Dataset entries
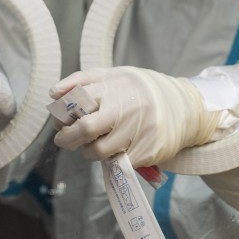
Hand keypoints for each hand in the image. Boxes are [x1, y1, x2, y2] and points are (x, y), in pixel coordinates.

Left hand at [50, 66, 220, 166]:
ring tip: (93, 144)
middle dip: (67, 138)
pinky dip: (111, 159)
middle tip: (64, 140)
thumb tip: (53, 94)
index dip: (62, 116)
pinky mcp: (149, 150)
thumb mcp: (114, 75)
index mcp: (116, 85)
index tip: (60, 122)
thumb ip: (82, 80)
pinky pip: (118, 162)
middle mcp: (128, 107)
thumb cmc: (141, 91)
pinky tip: (115, 149)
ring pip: (99, 151)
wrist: (186, 107)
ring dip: (88, 151)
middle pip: (85, 129)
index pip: (78, 102)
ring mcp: (140, 130)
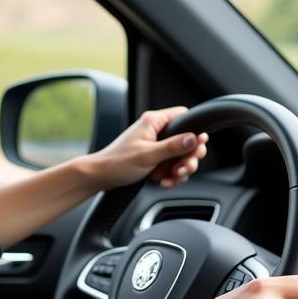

» **TASK DESCRIPTION**
The records above are to be transcribed exactly, with every picture left out.

» **EXERCISE RESULT**
Hand keypoints for each hand in the image. Boxes are [x1, y1, x2, y2] and points are (x, y), in pixel coordinates.

Left hand at [50, 66, 220, 166]:
ring tip: (93, 144)
middle dip: (67, 138)
pinky dip: (111, 159)
middle tip: (64, 140)
thumb tip: (53, 94)
index dip: (62, 116)
pinky mcp: (149, 150)
thumb mcp: (114, 75)
index mcp: (116, 85)
index tip: (60, 122)
thumb ip: (82, 80)
pinky pip: (118, 162)
middle mcp: (128, 107)
thumb cmc: (141, 91)
pinky tip: (115, 149)
ring pip: (99, 151)
wrist: (186, 107)
ring dip: (88, 151)
middle pip: (85, 129)
index pip: (78, 102)
ring mcp: (140, 130)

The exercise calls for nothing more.